- TASK SET -
1. Using the article about Aaron Jones and his Dodge Charger, decide whether each statement agrees with it: (a) Aaron's first muscle car was a VG Valiant; (b) Aaron was 25 when he got back into the car scene; (c) Aaron managed the Charger project himself. Answer yes or no for each and quote the words that decide it.
2. Write out the rows of keypoint data between the line holding "left ankle: (39, 550, 7)" and the line holding "right knee: (286, 515, 2)", inclusive, with each line reproduced as it appears.

- SELECTED EXCERPT -
Aaron Jones may have sold his first muscle car due to lack of funds, but he’s gone on to create the Dodge Charger of his dreams.
Growing up as a muscle car fan these days has both its advantages and disadvantages. On one hand, the internet has made finding parts a far simpler task than ever before. Hell, you don’t even need to actually talk to people, and you can do it while you’re pretending to work (apparently).
On the other hand, cars today are fetching a far higher price than ever before, but due to the internet we’re all well aware of what’s out there and it’s easy to fall in love with a car far outside your budget.
This was the situation Aaron Jones was in. Born a few decades too late to buy his dream Dodge Charger while they were going cheap, Aaron bought the next best thing, a VG Valiant. Owning such a car at a young age wasn’t an easy task. The maintenance required, the cost of upgrading parts and, ultimately, the blowout of a full rebuild got the best of him. While he didn’t want to let the car go, he simply couldn’t afford to keep it.
Many muscle car owners have been in the same situation, and it’s a distressing one. Lucky for Aaron though, his mum was as fond of the car as he was, and took it off his hands to see the rebuild through to completion.
Fast forward a few years, and young Aaron is now 30, and in a position where he can get back into the car scene, albeit with the car he really wanted all along, a 1988 Dodge Charger.
The budget didn’t stretch to a great condition vehicle, but that suited him just fine. After dealing with Kevin Shaw from Timeless Auto Restorations in Palmerston North with the Valiant, he knew Kevin could easily transform an ugly ducking into a swan, so to speak.
With Aaron living in Australia and working in the mines, the whole project was managed by Kevin, with regular phone calls to Australia and shop visits by Aaron’s mum. Of course, on the occasions when Aaron was back home, Timeless would be the first place he’d visit after stepping off the plane.

Human body keypoint data

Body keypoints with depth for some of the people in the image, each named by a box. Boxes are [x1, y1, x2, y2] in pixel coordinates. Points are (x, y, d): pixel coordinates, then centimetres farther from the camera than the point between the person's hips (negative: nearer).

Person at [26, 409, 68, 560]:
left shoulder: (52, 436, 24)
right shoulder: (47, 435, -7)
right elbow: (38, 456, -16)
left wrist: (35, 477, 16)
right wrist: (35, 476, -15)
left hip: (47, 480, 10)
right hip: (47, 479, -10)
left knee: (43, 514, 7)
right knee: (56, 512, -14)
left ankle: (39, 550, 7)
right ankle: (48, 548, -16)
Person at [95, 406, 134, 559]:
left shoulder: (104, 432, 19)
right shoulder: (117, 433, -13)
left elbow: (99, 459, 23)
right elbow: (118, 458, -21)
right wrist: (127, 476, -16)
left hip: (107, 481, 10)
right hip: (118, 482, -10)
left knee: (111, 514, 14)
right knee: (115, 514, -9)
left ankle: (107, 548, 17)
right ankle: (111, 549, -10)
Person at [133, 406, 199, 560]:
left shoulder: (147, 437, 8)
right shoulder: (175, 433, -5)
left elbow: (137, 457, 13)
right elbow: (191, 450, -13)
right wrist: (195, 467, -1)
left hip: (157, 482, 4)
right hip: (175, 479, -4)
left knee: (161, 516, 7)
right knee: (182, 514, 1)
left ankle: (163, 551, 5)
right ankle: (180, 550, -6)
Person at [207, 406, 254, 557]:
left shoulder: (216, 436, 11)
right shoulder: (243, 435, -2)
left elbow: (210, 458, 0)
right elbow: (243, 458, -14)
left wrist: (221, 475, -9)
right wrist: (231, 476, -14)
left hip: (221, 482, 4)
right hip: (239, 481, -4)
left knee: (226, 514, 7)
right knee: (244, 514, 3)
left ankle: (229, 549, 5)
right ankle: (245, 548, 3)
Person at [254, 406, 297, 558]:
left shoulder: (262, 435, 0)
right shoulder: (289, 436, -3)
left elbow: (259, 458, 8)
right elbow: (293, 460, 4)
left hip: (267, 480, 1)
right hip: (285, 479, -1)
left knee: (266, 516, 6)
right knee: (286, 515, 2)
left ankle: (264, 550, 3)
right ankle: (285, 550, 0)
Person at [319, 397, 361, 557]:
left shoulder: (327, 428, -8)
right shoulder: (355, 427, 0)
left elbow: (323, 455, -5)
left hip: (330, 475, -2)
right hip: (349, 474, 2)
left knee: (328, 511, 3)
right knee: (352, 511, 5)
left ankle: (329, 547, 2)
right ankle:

- SOLVED TASKS -
1.
(a) Yes: "Aaron bought the next best thing, a VG Valiant."
(b) No: "young Aaron is now 30"
(c) No: "the whole project was managed by Kevin"

2.
left ankle: (39, 550, 7)
right ankle: (48, 548, -16)
Person at [95, 406, 134, 559]:
left shoulder: (104, 432, 19)
right shoulder: (117, 433, -13)
left elbow: (99, 459, 23)
right elbow: (118, 458, -21)
right wrist: (127, 476, -16)
left hip: (107, 481, 10)
right hip: (118, 482, -10)
left knee: (111, 514, 14)
right knee: (115, 514, -9)
left ankle: (107, 548, 17)
right ankle: (111, 549, -10)
Person at [133, 406, 199, 560]:
left shoulder: (147, 437, 8)
right shoulder: (175, 433, -5)
left elbow: (137, 457, 13)
right elbow: (191, 450, -13)
right wrist: (195, 467, -1)
left hip: (157, 482, 4)
right hip: (175, 479, -4)
left knee: (161, 516, 7)
right knee: (182, 514, 1)
left ankle: (163, 551, 5)
right ankle: (180, 550, -6)
Person at [207, 406, 254, 557]:
left shoulder: (216, 436, 11)
right shoulder: (243, 435, -2)
left elbow: (210, 458, 0)
right elbow: (243, 458, -14)
left wrist: (221, 475, -9)
right wrist: (231, 476, -14)
left hip: (221, 482, 4)
right hip: (239, 481, -4)
left knee: (226, 514, 7)
right knee: (244, 514, 3)
left ankle: (229, 549, 5)
right ankle: (245, 548, 3)
Person at [254, 406, 297, 558]:
left shoulder: (262, 435, 0)
right shoulder: (289, 436, -3)
left elbow: (259, 458, 8)
right elbow: (293, 460, 4)
left hip: (267, 480, 1)
right hip: (285, 479, -1)
left knee: (266, 516, 6)
right knee: (286, 515, 2)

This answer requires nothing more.